(Quoted text)

# What to do with dogs when long term touring



## captmike (Sep 30, 2008)

We are planning to buy a M/H and tour European countries for 1 to 3 months at a time with our two dogs (one medium size, one small). There will be occasions when we can't take the dogs to places we want to visit, museums being but one example. What do others do in these circumstances? Leaving the dogs inside a locked van in summer is obviously a no-no and so, I suspect, will be leaving them tied up outside the van parked on a campsite. What's to do?

I ask this just before buying our first motorhome! I hope it won't mean abandoning the idea of motorhome touring in the summer.


Mike


----------



## patp (Apr 30, 2007)

I believe that motorhomes do not get as hot as cars.
with that in mind I am more likely to leave my dog (who is very calm) in it than in a car. 
That said if I am in any doubt I do not go. It is as simple as that.

You could take them with you and one holds them outside while the other goes in (I am assuming there are two of you  )

Pat


----------



## DABurleigh (May 9, 2005)

Just do those sorts of things when it's not too hot?

Dave


----------



## kijana (May 1, 2005)

Yes, this is a problem.

Many countries in Europe are not as dog friendly as UK. The best solution we have found is to make friends with other dog-owning m/hers, and get them to look after the dog(s). And of course return the favour. This is more of an option when you spend longer periods of time at a campsite.

We try to get our Golden Retreiver used to spending reasonable periods alone in the van - at least 3 hours or so to allow some time out. And with roof vents open, it's only in high summer or a long way south that the van would get too hot.

You should also note that in Spain dogs are not allowed on trains or busses, which is a bummer. But in Italy, when visiting Venice we stayed on the sosta in Treviso and us two + dog caught the train into Venice for less than 10 euros, which was far more convenient than trying to drive in and park.

And some restaurants are happy to have dogs, even inside - even in Germany, which surprised us for some reason. Many continental restaurants won't allow dogs inside, but will let you use the outside terrace.

Our dog has definitely curtailed (sorry) some places we'd like to have seen - but on balance, she justifies her furry presence. . .


----------



## DABurleigh (May 9, 2005)

Which is why we have never taken ours abroad, much to many motorhomers surprise, at least those who know us and our dog, but our 2-3 weeks max across the Channel is too hectic and it would be too much of a load/ constraint. 

Come retirement, however, that's a different matter, but at the end of the day you manage/ minimise the constraint for the joy of having the dog with you, but you can't eliminate it. 

Dave


----------



## MikeCo (Jan 26, 2008)

There is no easy solution to this one and you have to plan for the fact that there will be places that you cannot visit.

(Material provided)
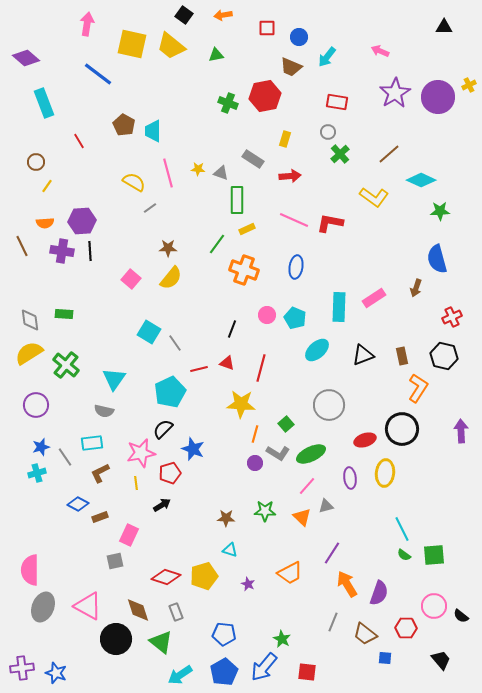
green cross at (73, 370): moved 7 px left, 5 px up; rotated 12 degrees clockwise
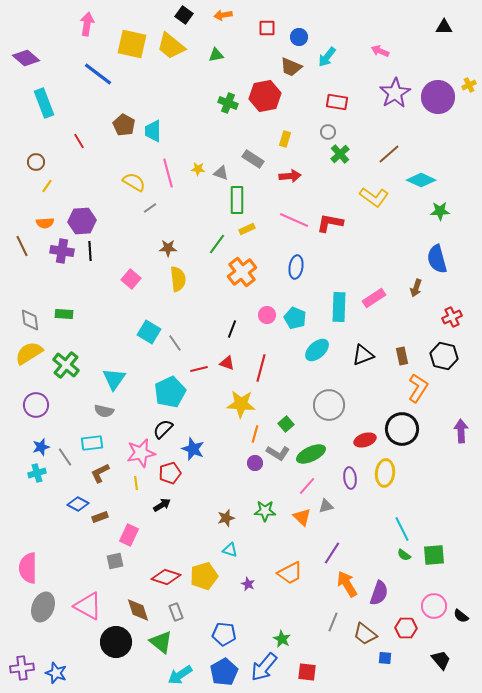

(Exercise description) Continue the forum thread about touring Europe in a motorhome with dogs from its last sentence.

(Task answer)
We go abroad three times a year for periods of 6 to 8 weeks. In the Spring and Autumn trips which are usually 6 weeks we tend to move around every 5 days or so and choose campsites where we can walk or cycle into a town. If we walk we take our dog but we can leave her in the van for 2 or 3 hours without a problem especially if she has had a decent walk.


----------



## chalky9 (Oct 27, 2006)

How about fitting something like an Omnivent to keep the air circulating in the van?


----------



## ThursdaysChild (Aug 2, 2008)

wen we woz tuggers an ad a dog, we yoost 2 take 1 of them fowldin wire kernels 2 put in da orning wiv a big bole of warter. result !


----------



## chalky9 (Oct 27, 2006)

Have you not heard of dognapping :?: 8O


----------



## lifestyle (Apr 27, 2008)

chalky9 said:


> Have you not heard of dognapping :?: 8O


Is`ent that when your goes to sleep


----------



## lifestyle (Apr 27, 2008)

Sorry missed dog out


----------



## peedee (May 10, 2005)

Dogs are a bit of a tie aren't they? I'm like DAB and have always left them behind with relatives who knew the dog well, but this year for the first time I have decided to take ours with us and will see how it works out.

peedee


----------



## zulurita (May 9, 2005)

We have done a mixture depending on how hot the weather is and whether we are on a campsite or Aires.

Jabulile will stay in the mh quite happily for 4 hours providing she has had a good walk.

If on electric and it is warmer weather we will have the Hekki open plus a fan if rquired. Or just the hekki if not on electric, leave plenty of water.

At St Jean D'Angely campsite it was July and very hot, so we left her lying under the mh attached to a lead and she was fine. We checked with our neighbours and she was good, i.e. didn't bark.


----------



## Briarose (Oct 9, 2007)

Hi we take ours but tend to go in Winter, however if and when we do leave them in the MH draw all the blinds it is surprising how cool that keeps it too. If we are on a site with folk around us that we know we leave up the top vents too. But like I said that is in Winter when the sun (or lack of it at times LOL) isn't so strong, I wouldn't ever leave them if it was too hot to do so. I personally wouldn't ever leave them tied up outside as there is also the risk of them getting caught up and choking.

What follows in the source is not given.